Wake parents protest assignment; board considers budget fixes
Parents protested about the Wake County school district's new student assignment plan outside a school board meeting Tuesday, while the board and other district leaders considered ways to close a $23 million budget gap for next school year.Posted — Updated
The district has to shave more than $24 million from next year's budget, even though it has $34 million sitting in a rainy day fund.
Superintendent Tony Tata plans to ask the Wake County Board of Commissioners for $9 million to help close the budget gap, but that has not been finalized. In fact, some commissioners have expressed doubt that the county will be able to provide that kind of money in a tight budget year.
But board members remain optimistic.
"I will cross my fingers and toes that commissioners want a first-class system," board Chair Kevin Hill said.
About $1 million from the rainy day fund has already been allocated to help with next year's budget, but the district's Chief Business Officer David Neter said taking any more of those reserves to plug the funding hole would be unwise.

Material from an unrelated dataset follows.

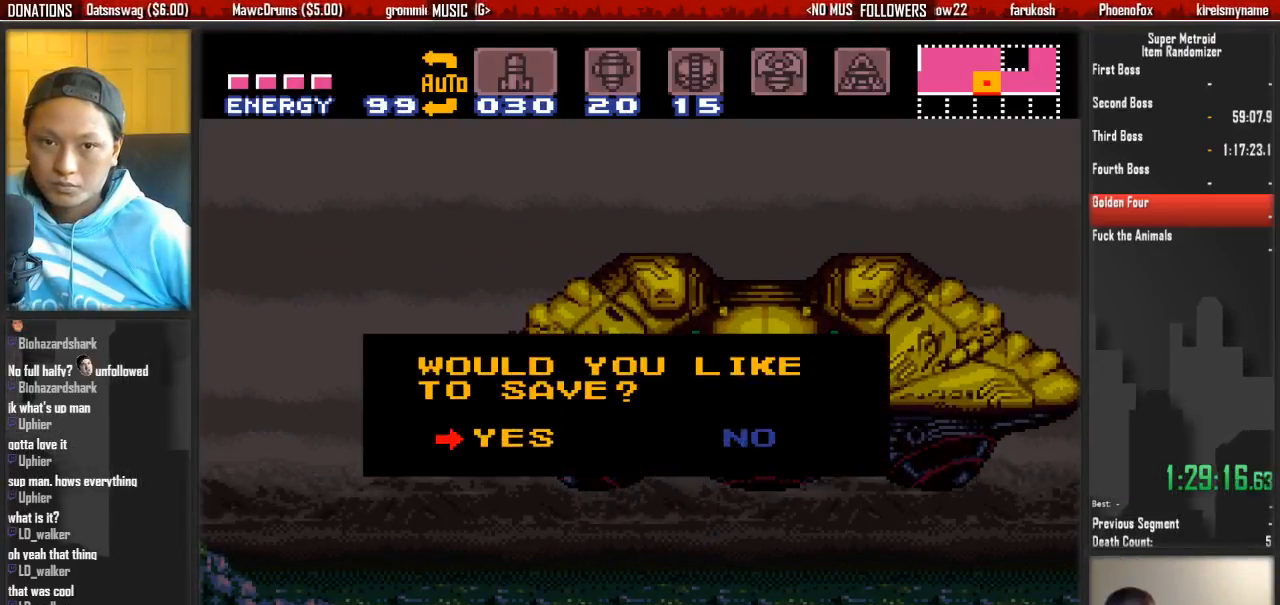
{"buttons": ["A"], "events": [[33, "A", "up"], [117, "A", "down"], [200, "A", "up"], [283, "A", "down"]]}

"It would be irresponsible not to maintain a fund balance," Neter said.
The board is expected to vote on the budget May 8.
Meanwhile, parents again filled the public comment portion of the meeting with complaints about student assignment. They say the new assignment policy is more of a lottery than a choice-based plan.
On Thursday, parents who participated in the second round of assignment selection will learn where their children are assigned for the 2012-13 school year.